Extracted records

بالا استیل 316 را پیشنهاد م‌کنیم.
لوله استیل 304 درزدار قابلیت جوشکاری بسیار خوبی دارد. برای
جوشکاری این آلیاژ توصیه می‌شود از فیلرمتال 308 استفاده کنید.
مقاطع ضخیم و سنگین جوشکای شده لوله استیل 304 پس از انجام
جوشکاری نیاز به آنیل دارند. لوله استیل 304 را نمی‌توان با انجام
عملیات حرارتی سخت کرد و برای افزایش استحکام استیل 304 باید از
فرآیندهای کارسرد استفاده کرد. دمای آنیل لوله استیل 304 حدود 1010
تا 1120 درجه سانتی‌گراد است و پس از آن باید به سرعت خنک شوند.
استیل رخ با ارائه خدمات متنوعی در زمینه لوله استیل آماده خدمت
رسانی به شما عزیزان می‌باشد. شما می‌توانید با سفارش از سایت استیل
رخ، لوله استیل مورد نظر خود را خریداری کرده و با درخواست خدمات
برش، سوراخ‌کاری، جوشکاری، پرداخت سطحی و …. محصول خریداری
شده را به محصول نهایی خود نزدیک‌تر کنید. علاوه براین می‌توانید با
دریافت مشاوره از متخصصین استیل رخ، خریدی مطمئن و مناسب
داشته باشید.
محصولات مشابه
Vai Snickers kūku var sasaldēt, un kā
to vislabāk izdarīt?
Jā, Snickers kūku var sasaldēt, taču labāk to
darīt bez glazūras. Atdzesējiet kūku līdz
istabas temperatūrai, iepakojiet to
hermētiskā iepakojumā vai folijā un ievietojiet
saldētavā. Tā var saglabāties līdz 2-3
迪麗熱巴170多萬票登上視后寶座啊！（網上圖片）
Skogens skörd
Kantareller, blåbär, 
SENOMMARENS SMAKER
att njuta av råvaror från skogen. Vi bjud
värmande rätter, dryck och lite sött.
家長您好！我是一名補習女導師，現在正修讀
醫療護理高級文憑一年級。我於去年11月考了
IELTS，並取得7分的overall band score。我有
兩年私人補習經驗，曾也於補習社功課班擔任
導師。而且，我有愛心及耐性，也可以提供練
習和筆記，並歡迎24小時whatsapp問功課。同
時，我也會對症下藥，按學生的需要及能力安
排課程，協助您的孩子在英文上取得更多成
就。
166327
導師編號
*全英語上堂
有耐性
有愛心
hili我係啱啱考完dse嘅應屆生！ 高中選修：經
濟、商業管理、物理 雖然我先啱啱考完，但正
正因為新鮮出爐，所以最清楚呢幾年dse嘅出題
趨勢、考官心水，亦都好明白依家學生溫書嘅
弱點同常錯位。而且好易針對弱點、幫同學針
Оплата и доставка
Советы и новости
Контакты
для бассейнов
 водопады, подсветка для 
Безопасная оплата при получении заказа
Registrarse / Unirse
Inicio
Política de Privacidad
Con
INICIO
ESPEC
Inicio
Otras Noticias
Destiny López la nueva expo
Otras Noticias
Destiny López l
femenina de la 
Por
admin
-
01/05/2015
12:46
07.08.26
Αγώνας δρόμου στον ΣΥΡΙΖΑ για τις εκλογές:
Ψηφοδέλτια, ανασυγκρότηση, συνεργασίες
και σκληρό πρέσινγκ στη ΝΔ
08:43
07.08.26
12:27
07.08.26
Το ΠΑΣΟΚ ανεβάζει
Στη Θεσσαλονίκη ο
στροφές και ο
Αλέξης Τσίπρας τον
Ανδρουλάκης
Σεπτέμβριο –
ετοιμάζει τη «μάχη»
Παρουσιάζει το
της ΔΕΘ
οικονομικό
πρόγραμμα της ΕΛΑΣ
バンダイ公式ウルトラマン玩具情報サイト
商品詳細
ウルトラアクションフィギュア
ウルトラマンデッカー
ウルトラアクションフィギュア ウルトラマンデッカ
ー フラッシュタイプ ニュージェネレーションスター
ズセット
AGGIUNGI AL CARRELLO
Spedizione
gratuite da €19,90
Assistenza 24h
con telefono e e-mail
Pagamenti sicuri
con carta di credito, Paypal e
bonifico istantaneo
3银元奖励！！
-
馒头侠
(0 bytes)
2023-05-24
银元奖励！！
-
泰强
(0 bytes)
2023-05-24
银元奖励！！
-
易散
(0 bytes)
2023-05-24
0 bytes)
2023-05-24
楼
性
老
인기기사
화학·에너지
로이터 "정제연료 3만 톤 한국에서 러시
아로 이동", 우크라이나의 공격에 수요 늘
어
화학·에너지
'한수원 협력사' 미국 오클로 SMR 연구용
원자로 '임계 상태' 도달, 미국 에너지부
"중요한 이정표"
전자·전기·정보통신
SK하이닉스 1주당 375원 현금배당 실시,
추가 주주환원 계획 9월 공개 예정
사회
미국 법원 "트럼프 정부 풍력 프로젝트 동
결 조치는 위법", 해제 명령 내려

Your objective: The records must each be output verbatim, with nothing left out.

Response area:
بالا استیل 316 را پیشنهاد م‌کنیم.
لوله استیل 304 درزدار قابلیت جوشکاری بسیار خوبی دارد. برای
جوشکاری این آلیاژ توصیه می‌شود از فیلرمتال 308 استفاده کنید.
مقاطع ضخیم و سنگین جوشکای شده لوله استیل 304 پس از انجام
جوشکاری نیاز به آنیل دارند. لوله استیل 304 را نمی‌توان با انجام
عملیات حرارتی سخت کرد و برای افزایش استحکام استیل 304 باید از
فرآیندهای کارسرد استفاده کرد. دمای آنیل لوله استیل 304 حدود 1010
تا 1120 درجه سانتی‌گراد است و پس از آن باید به سرعت خنک شوند.
استیل رخ با ارائه خدمات متنوعی در زمینه لوله استیل آماده خدمت
رسانی به شما عزیزان می‌باشد. شما می‌توانید با سفارش از سایت استیل
رخ، لوله استیل مورد نظر خود را خریداری کرده و با درخواست خدمات
برش، سوراخ‌کاری، جوشکاری، پرداخت سطحی و …. محصول خریداری
شده را به محصول نهایی خود نزدیک‌تر کنید. علاوه براین می‌توانید با
دریافت مشاوره از متخصصین استیل رخ، خریدی مطمئن و مناسب
داشته باشید.
محصولات مشابه
Vai Snickers kūku var sasaldēt, un kā
to vislabāk izdarīt?
Jā, Snickers kūku var sasaldēt, taču labāk to
darīt bez glazūras. Atdzesējiet kūku līdz
istabas temperatūrai, iepakojiet to
hermētiskā iepakojumā vai folijā un ievietojiet
saldētavā. Tā var saglabāties līdz 2-3
迪麗熱巴170多萬票登上視后寶座啊！（網上圖片）
Skogens skörd
Kantareller, blåbär, 
SENOMMARENS SMAKER
att njuta av råvaror från skogen. Vi bjud
värmande rätter, dryck och lite sött.
家長您好！我是一名補習女導師，現在正修讀
醫療護理高級文憑一年級。我於去年11月考了
IELTS，並取得7分的overall band score。我有
兩年私人補習經驗，曾也於補習社功課班擔任
導師。而且，我有愛心及耐性，也可以提供練
習和筆記，並歡迎24小時whatsapp問功課。同
時，我也會對症下藥，按學生的需要及能力安
排課程，協助您的孩子在英文上取得更多成
就。
166327
導師編號
*全英語上堂
有耐性
有愛心
hili我係啱啱考完dse嘅應屆生！ 高中選修：經
濟、商業管理、物理 雖然我先啱啱考完，但正
正因為新鮮出爐，所以最清楚呢幾年dse嘅出題
趨勢、考官心水，亦都好明白依家學生溫書嘅
弱點同常錯位。而且好易針對弱點、幫同學針
Оплата и доставка
Советы и новости
Контакты
для бассейнов
 водопады, подсветка для 
Безопасная оплата при получении заказа
Registrarse / Unirse
Inicio
Política de Privacidad
Con
INICIO
ESPEC
Inicio
Otras Noticias
Destiny López la nueva expo
Otras Noticias
Destiny López l
femenina de la 
Por
admin
-
01/05/2015
12:46
07.08.26
Αγώνας δρόμου στον ΣΥΡΙΖΑ για τις εκλογές:
Ψηφοδέλτια, ανασυγκρότηση, συνεργασίες
και σκληρό πρέσινγκ στη ΝΔ
08:43
07.08.26
12:27
07.08.26
Το ΠΑΣΟΚ ανεβάζει
Στη Θεσσαλονίκη ο
στροφές και ο
Αλέξης Τσίπρας τον
Ανδρουλάκης
Σεπτέμβριο –
ετοιμάζει τη «μάχη»
Παρουσιάζει το
της ΔΕΘ
οικονομικό
πρόγραμμα της ΕΛΑΣ
バンダイ公式ウルトラマン玩具情報サイト
商品詳細
ウルトラアクションフィギュア
ウルトラマンデッカー
ウルトラアクションフィギュア ウルトラマンデッカ
ー フラッシュタイプ ニュージェネレーションスター
ズセット
AGGIUNGI AL CARRELLO
Spedizione
gratuite da €19,90
Assistenza 24h
con telefono e e-mail
Pagamenti sicuri
con carta di credito, Paypal e
bonifico istantaneo
3银元奖励！！
-
馒头侠
(0 bytes)
2023-05-24
银元奖励！！
-
泰强
(0 bytes)
2023-05-24
银元奖励！！
-
易散
(0 bytes)
2023-05-24
0 bytes)
2023-05-24
楼
性
老
인기기사
화학·에너지
로이터 "정제연료 3만 톤 한국에서 러시
아로 이동", 우크라이나의 공격에 수요 늘
어
화학·에너지
'한수원 협력사' 미국 오클로 SMR 연구용
원자로 '임계 상태' 도달, 미국 에너지부
"중요한 이정표"
전자·전기·정보통신
SK하이닉스 1주당 375원 현금배당 실시,
추가 주주환원 계획 9월 공개 예정
사회
미국 법원 "트럼프 정부 풍력 프로젝트 동
결 조치는 위법", 해제 명령 내려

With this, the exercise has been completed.